━━ AVAILABLE DATA ━━
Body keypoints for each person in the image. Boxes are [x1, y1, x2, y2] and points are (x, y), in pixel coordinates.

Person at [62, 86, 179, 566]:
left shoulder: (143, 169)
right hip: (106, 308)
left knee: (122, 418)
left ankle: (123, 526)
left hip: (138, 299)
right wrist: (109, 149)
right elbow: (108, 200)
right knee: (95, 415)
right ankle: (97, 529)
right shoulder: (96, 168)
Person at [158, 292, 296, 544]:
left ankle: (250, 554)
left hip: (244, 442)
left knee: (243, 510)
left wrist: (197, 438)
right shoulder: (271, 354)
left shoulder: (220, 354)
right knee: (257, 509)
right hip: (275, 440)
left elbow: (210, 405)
━━━
TASK DIRECTIONS >>
All of the entries must be given again, word for word.

EXERCISE RESULT >>
Body keypoints for each person in the image. Boxes are [x1, y1, x2, y2] and points are (x, y), in pixel coordinates.

Person at [62, 86, 179, 566]:
left shoulder: (143, 169)
right hip: (106, 308)
left knee: (122, 418)
left ankle: (123, 526)
left hip: (138, 299)
right wrist: (109, 149)
right elbow: (108, 200)
right knee: (95, 415)
right ankle: (97, 529)
right shoulder: (96, 168)
Person at [158, 292, 296, 544]:
left ankle: (250, 554)
left hip: (244, 442)
left knee: (243, 510)
left wrist: (197, 438)
right shoulder: (271, 354)
left shoulder: (220, 354)
right knee: (257, 509)
right hip: (275, 440)
left elbow: (210, 405)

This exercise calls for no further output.